Oh, and DUDE! My DH is from Bossier City! That's not him in the photo, though. Oh, AND my first poodle perm, which you have seen, was also from JC Penney and inflicted upon me by my misguided mother!

Can we form a support group or something?

Jules said...

GAME ON!

But probably not posted until tomorrow.

La Turista said...

In 18 years, how have I never seen that 6th grade picture?! You must have really hidden that shit in a deep dark hole because I have never seen anything from that period. Whoa. And I'm still waiting for a witty comment about my lovely photo ...

Bookhart said...

There must be a whole club of us out there who had bad perms in 6th and 7th grade. I'm still looking for my worst one--I think I'll have to resort to the yearbook one.

kristen said...

Bad perm. Executed by the beauty salon in Kerrville, Texas. Forced on me by my mother. An entire group of "Mean Girls" cornered me at my locker and the meanest of the mean, Angela Drower, sneered, "Nice hair". I ran into her 5 years later when I breezed into Church's chicken with some boarding school chums. She was running the fryer, covered in grease & matching acne.

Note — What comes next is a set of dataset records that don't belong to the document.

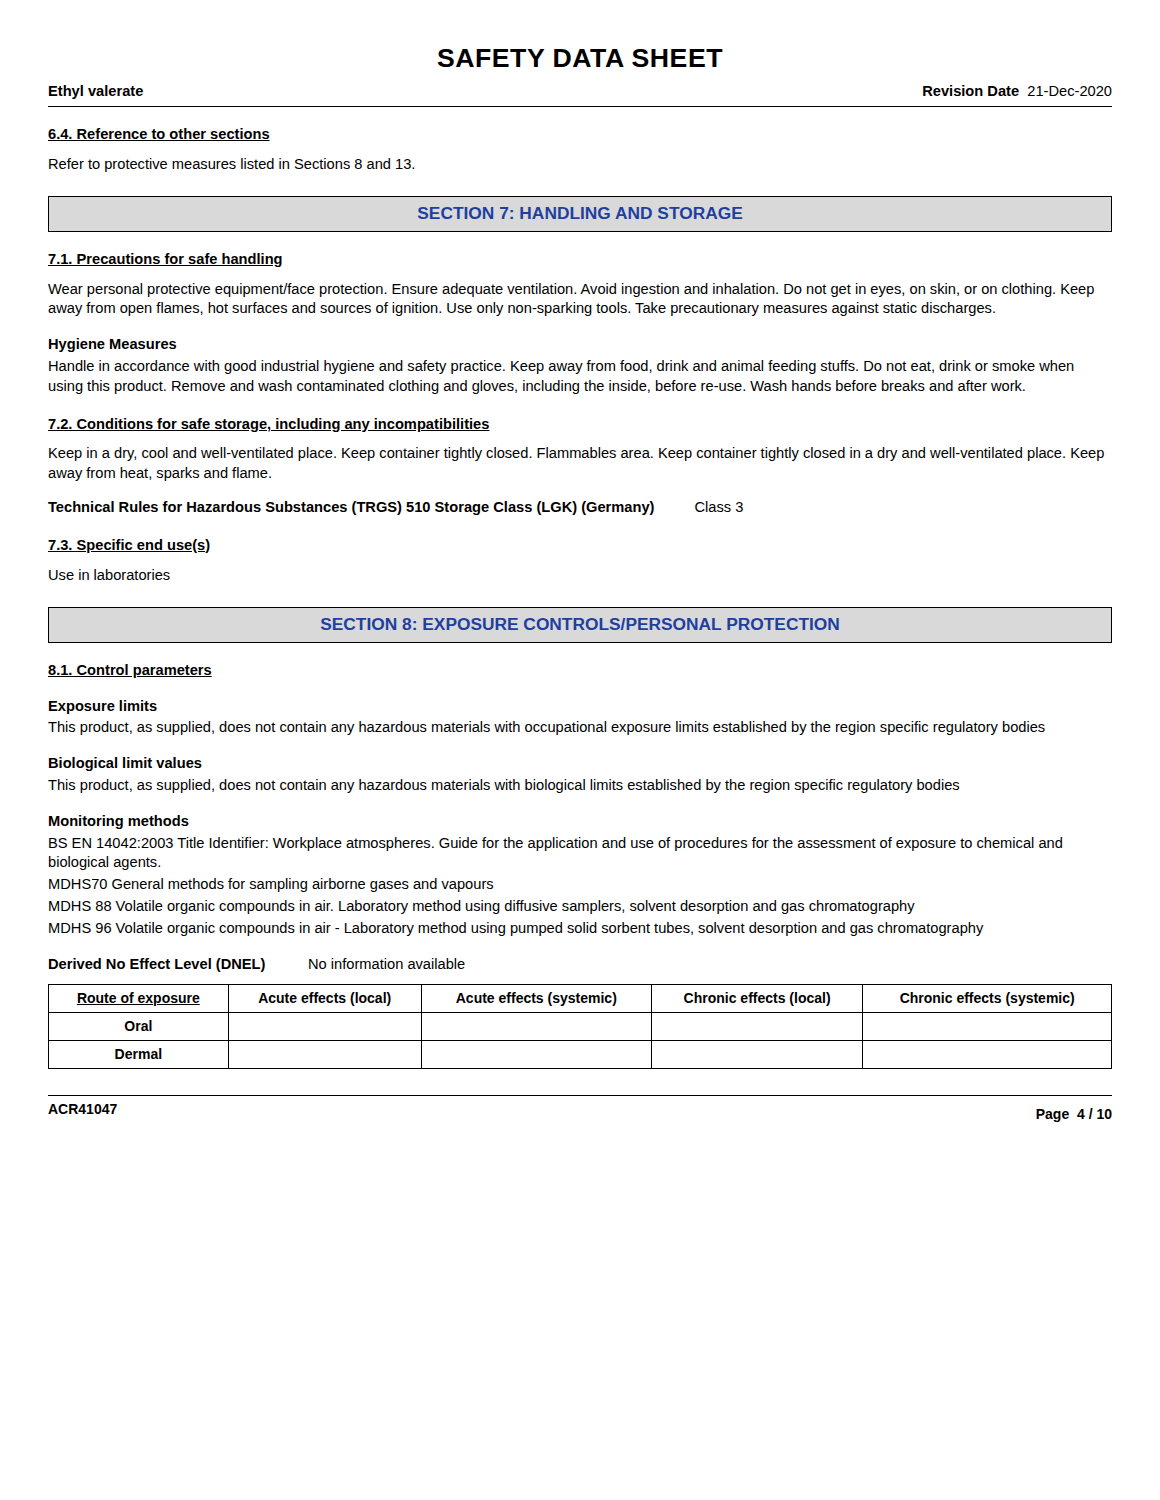SAFETY DATA SHEET
Ethyl valerate Revision Date 21-Dec-2020
6.4. Reference to other sections
Refer to protective measures listed in Sections 8 and 13.
SECTION 7: HANDLING AND STORAGE
7.1. Precautions for safe handling
Wear personal protective equipment/face protection. Ensure adequate ventilation. Avoid ingestion and inhalation. Do not get in eyes, on skin, or on clothing. Keep away from open flames, hot surfaces and sources of ignition. Use only non-sparking tools. Take precautionary measures against static discharges.
Hygiene Measures
Handle in accordance with good industrial hygiene and safety practice. Keep away from food, drink and animal feeding stuffs. Do not eat, drink or smoke when using this product. Remove and wash contaminated clothing and gloves, including the inside, before re-use. Wash hands before breaks and after work.
7.2. Conditions for safe storage, including any incompatibilities
Keep in a dry, cool and well-ventilated place. Keep container tightly closed. Flammables area. Keep container tightly closed in a dry and well-ventilated place. Keep away from heat, sparks and flame.
Technical Rules for Hazardous Substances (TRGS) 510 Storage Class (LGK) (Germany)
Class 3
7.3. Specific end use(s)
Use in laboratories
SECTION 8: EXPOSURE CONTROLS/PERSONAL PROTECTION
8.1. Control parameters
Exposure limits
This product, as supplied, does not contain any hazardous materials with occupational exposure limits established by the region specific regulatory bodies
Biological limit values
This product, as supplied, does not contain any hazardous materials with biological limits established by the region specific regulatory bodies
Monitoring methods
BS EN 14042:2003 Title Identifier: Workplace atmospheres. Guide for the application and use of procedures for the assessment of exposure to chemical and biological agents.
MDHS70 General methods for sampling airborne gases and vapours
MDHS 88 Volatile organic compounds in air. Laboratory method using diffusive samplers, solvent desorption and gas chromatography
MDHS 96 Volatile organic compounds in air - Laboratory method using pumped solid sorbent tubes, solvent desorption and gas chromatography
Derived No Effect Level (DNEL)
No information available
| Route of exposure | Acute effects (local) | Acute effects (systemic) | Chronic effects (local) | Chronic effects (systemic) |
| --- | --- | --- | --- | --- |
| Oral | | | | |
| Dermal | | | | |
ACR41047
Page 4 / 10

I was driving a Jaguar (my brother's - but still...)

Karla said...

dude, Im telling you right now that it is unfair to make a woman with not only fierce Thailand butt guppy AND the period from hell but also a sunburn laugh while reading your DORKY ASSED BLOG.

Because the following things happen when I laugh: The sunburn hurts, the butt guppy...guppies, and the period starts a flowin. So cut it out, Im a hurtin, fartin, flowin mess over here....

Karla )who canät find the goddamn apostrophe on this godamn computer goddamnit. Nor can she find any tampons but OB and we all know how much THOSE suck.....

amamgets said...

Could Rod's shorts be any shorter? Them things're illegal in Arkansas.